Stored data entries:
<<<<
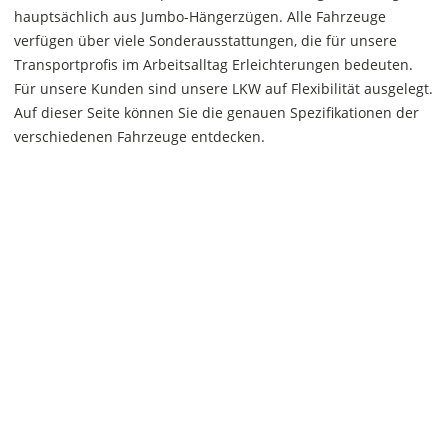
hauptsächlich aus Jumbo-Hängerzügen. Alle Fahrzeuge
verfügen über viele Sonderausstattungen, die für unsere
Transportprofis im Arbeitsalltag Erleichterungen bedeuten.
Für unsere Kunden sind unsere LKW auf Flexibilität ausgelegt.
Auf dieser Seite können Sie die genauen Spezifikationen der
verschiedenen Fahrzeuge entdecken.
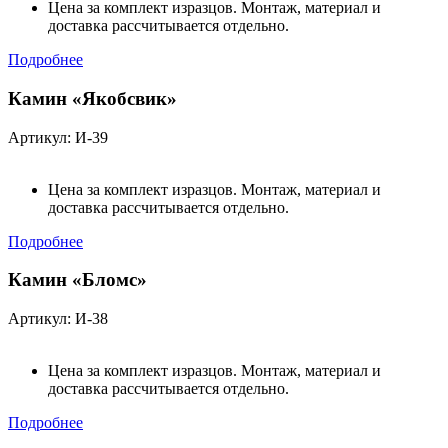
Цена за комплект изразцов. Монтаж, материал и
доставка рассчитывается отдельно.
Подробнее
Камин «Якобсвик»
Артикул: И-39
Цена за комплект изразцов. Монтаж, материал и
доставка рассчитывается отдельно.
Подробнее
Камин «Бломс»
Артикул: И-38
Цена за комплект изразцов. Монтаж, материал и
доставка рассчитывается отдельно.
Подробнее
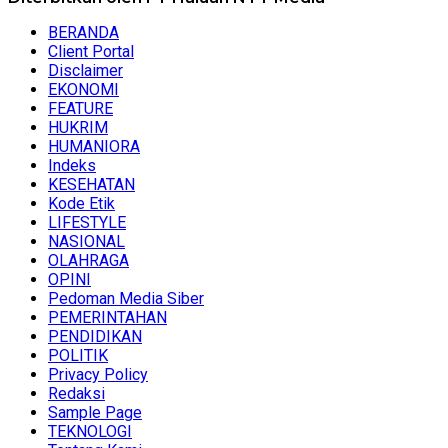
BERANDA
Client Portal
Disclaimer
EKONOMI
FEATURE
HUKRIM
HUMANIORA
Indeks
KESEHATAN
Kode Etik
LIFESTYLE
NASIONAL
OLAHRAGA
OPINI
Pedoman Media Siber
PEMERINTAHAN
PENDIDIKAN
POLITIK
Privacy Policy
Redaksi
Sample Page
TEKNOLOGI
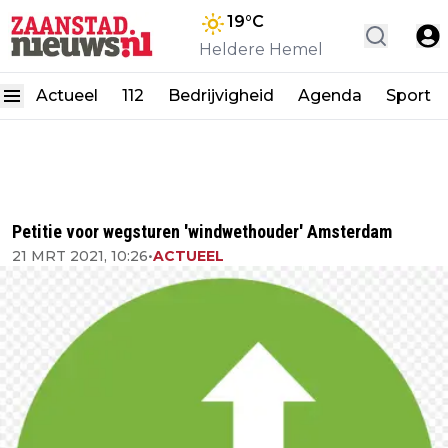
19
°C
Heldere Hemel
Actueel
112
Bedrijvigheid
Agenda
Sport
Petitie voor wegsturen 'windwethouder' Amsterdam
21 MRT 2021, 10:26
•
ACTUEEL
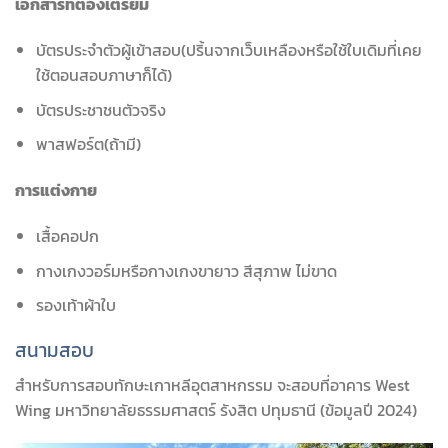
เอกสารที่ต้องเตรียม
บัตรประจำตัวผู้เข้าสอบ(ปริ้นจากเว็บเหลืองหรือใช้ใบเดิมที่เคย
ใช้ตอนสอบภาษาก็ได้)
บัตรประชาชนตัวจริง
พาสฟอร์ต(ถ้ามี)
การแต่งกาย
เสื้อคอปก
กางเกงวอร์มหรือกางเกงขายาว สีสุภาพ ไม่ขาด
รองเท้าผ้าใบ
สนามสอบ
สำหรับการสอบทักษะเกาหลีอุตสาหกรรม จะสอบที่อาคาร West
Wing มหาวิทยาลัยธรรมศาสตร์ รังสิต ปทุมธานี (ข้อมูลปี 2024)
>>>>
◆ WRITTEN TASK ◆
Count the lines in the data above that contain the word "unsere", and reply with that number alone.

◆ SOLUTION ◆
2